---------- Data supplied

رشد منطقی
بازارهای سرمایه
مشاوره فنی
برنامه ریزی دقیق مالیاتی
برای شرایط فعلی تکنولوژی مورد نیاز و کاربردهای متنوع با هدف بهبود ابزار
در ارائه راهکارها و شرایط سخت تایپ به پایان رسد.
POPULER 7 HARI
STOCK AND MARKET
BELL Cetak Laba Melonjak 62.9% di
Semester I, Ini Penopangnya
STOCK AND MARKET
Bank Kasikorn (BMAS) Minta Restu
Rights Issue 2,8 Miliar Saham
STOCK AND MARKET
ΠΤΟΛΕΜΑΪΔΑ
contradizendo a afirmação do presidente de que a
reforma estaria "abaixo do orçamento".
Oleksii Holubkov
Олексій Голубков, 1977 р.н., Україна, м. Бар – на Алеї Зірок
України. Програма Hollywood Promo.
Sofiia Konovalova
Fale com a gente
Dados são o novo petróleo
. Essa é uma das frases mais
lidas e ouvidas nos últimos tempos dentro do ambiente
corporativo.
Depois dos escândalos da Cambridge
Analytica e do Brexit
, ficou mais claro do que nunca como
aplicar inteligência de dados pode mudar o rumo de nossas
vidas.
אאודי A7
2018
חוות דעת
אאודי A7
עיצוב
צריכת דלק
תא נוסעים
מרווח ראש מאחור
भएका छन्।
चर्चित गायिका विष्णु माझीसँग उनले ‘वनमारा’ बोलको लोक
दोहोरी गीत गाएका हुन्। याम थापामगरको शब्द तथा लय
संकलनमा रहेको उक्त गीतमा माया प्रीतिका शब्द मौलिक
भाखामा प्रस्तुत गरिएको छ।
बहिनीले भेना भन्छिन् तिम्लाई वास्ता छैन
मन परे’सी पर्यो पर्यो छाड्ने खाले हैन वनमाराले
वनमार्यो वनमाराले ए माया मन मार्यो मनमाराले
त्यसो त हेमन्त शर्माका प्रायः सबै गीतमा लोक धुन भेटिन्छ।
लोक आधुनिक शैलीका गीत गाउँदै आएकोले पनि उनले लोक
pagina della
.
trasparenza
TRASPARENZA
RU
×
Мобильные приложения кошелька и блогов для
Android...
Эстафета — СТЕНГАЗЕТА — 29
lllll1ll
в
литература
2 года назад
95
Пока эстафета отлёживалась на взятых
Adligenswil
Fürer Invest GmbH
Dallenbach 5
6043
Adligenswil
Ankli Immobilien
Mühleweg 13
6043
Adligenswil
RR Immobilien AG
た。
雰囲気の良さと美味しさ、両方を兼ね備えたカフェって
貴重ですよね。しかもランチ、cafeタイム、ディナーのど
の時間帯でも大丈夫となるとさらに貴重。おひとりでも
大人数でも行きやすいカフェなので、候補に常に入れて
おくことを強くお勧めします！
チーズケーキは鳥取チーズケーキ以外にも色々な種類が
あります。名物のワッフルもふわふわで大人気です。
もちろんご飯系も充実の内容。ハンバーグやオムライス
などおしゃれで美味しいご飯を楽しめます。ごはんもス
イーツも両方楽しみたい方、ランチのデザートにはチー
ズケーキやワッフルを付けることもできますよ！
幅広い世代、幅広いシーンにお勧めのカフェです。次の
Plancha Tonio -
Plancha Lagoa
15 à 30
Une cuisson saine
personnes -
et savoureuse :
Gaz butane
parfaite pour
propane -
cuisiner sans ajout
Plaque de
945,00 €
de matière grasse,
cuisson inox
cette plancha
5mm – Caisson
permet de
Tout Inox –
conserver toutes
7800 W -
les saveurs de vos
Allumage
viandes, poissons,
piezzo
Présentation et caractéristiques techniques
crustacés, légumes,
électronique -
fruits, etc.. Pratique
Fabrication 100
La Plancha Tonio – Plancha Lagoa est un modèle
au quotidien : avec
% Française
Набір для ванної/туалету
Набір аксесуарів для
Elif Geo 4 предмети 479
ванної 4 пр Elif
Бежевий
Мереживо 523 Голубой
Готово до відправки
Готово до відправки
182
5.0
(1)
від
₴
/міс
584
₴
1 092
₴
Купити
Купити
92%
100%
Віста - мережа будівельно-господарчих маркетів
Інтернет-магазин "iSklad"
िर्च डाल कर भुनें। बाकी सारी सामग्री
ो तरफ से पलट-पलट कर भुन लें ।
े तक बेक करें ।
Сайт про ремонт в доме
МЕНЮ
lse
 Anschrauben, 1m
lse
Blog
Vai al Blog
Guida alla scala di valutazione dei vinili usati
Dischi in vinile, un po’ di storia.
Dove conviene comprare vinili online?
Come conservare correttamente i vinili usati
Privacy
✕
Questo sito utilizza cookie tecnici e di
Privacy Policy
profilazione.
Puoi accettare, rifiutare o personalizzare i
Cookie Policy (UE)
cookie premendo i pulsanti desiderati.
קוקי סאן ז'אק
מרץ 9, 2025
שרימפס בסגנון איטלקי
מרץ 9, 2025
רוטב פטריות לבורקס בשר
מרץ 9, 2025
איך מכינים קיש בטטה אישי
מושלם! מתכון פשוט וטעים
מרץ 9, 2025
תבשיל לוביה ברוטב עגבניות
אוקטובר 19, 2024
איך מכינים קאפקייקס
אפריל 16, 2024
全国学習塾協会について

--------------------

Examine the records above and give the number of lines in which the string "ванної" appears, with no other words.

• [Task response]
2